*** Opening of Given text ***

Düden Selalasi, flowing straight into the Mediterranean Sea

The view of the Antalya tourist strip
Just a little chicken noodle soup cat feast in the park
Whole roasted chicken and salad only 20 Turkish Lira (10$)
Here is a listing of accommodations in Cirali only, a tiny village only 5-10 kilometers square
Dinner right on the beach
Camping half way between Cirali and Olimpos

Sunday, November 16, 2014

11/12/14 Day 300 The Struggle Getting to Istanbul

Our last days in Europe are spent in a valiant effort to hitchhike across the border to Turkey. In a decision based on logic we decide that the 300+ miles from Thessaloniki to the border would probably take way too much time so we opt for the student priced Trainose rail again, only 7.40€ each for 7 hours of slow train transport to Alexandroupolis station. Our plan, to hike from here the 4.5 kilometers to the E90 highway and hitchhike from there the remaining dozen kilometers out of Greece. Unfortunately for us the highway had almost no traffic for us to flag down besides the occasional Greek car mostly driving up to the next village. I don't think we waited much more than 40 minutes before we picked up our bags and trudged the 4.5 kilometers back to town, defeated. We had to wait 6 hours to catch a train for only 1.60€ each to Peplos the last village before the border where a remarkably foggy creepy, deserted farm village awaited us. After determining that yes every crevice in the town including the naked mannequin decorated farmyard was too weird we hustled another couple of kilometers to the highway boundary where we found a perfectly hidden hillside to slump our tent near for a few hours of sleep. Crossing the border between Greece and Turkey requires a vehicle through the 1 kilometer no-mans land crossing the river. We walked up to the Greece controllers and attempted to explain ourselves out of our obvious overstay in the Schengen, (due to the fact that we drove an Irish car out through the ferry, England never stamped us out and France never stamped us in, and because we had no Schengen stamp entering Croatia they wouldn't stamp us upon entry or exit, and again because of...ferries?! So Italy never stamped us back in, leaving us with a 4 month grey area void of stamps. We received a dirty look accompanying a reassuring question about our intentions of coming back to Greece after Turkey, no sir we will be in Thailand. With a stamp and a nod he sends us on our way through towards Greece where we were able to flag a car to drive us the 1 mile to the Turkish border, and with no hassle at all thanks to our online E-visa we made it to Turkey.

*** Close of Given text ***
*** Opening of Excerpted data ***

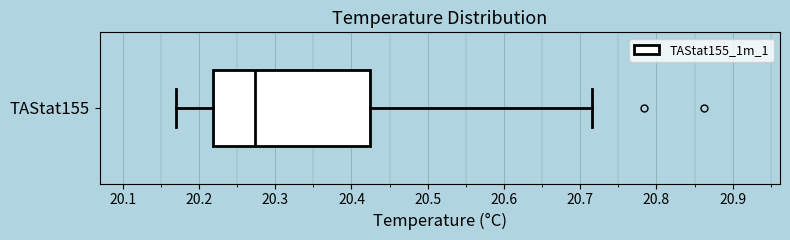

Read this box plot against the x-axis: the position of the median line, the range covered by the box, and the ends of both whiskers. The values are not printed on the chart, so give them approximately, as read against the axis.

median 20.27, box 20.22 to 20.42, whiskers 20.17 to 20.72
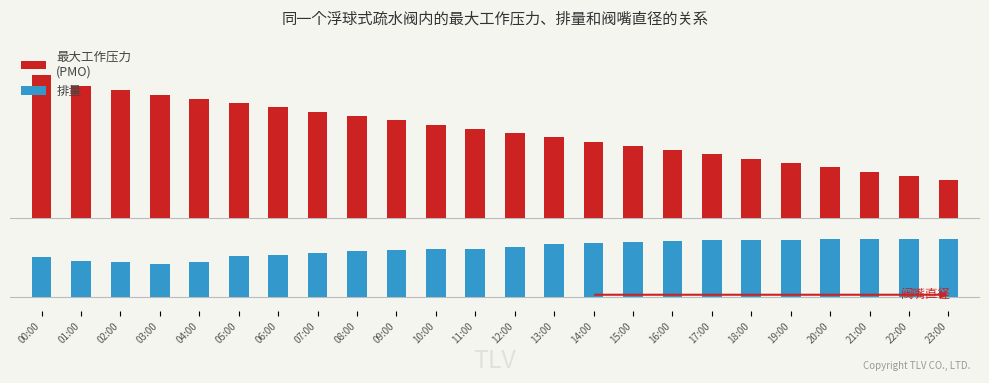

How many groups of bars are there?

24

*** Close of Excerpted data ***
*** Opening of Excerpted data ***

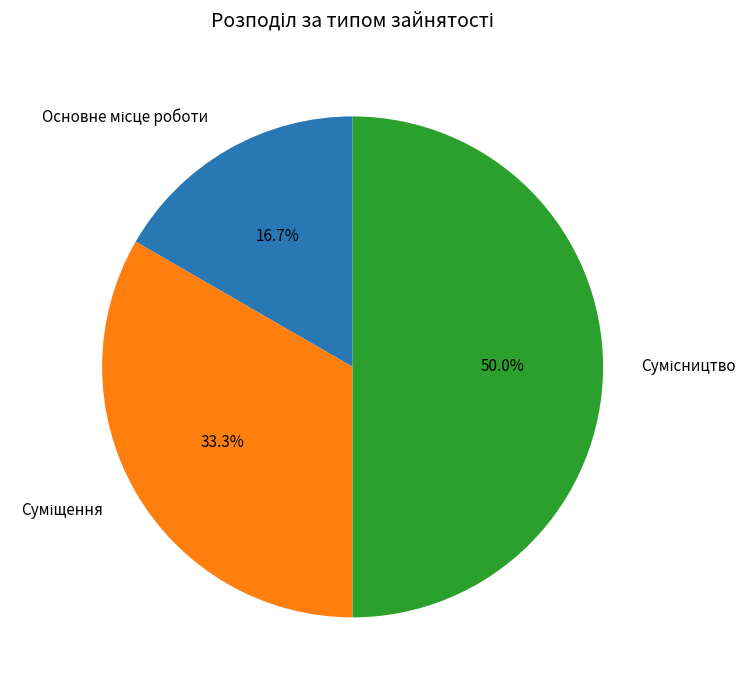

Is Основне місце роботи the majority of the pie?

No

*** Close of Excerpted data ***

▶ [Exercise description]
Copy the travel post word for word, from "Düden Selalasi, flowing" to "Turkish Lira (10$)", inclusive.

▶ [Exercise response]
Düden Selalasi, flowing straight into the Mediterranean Sea

The view of the Antalya tourist strip
Just a little chicken noodle soup cat feast in the park
Whole roasted chicken and salad only 20 Turkish Lira (10$)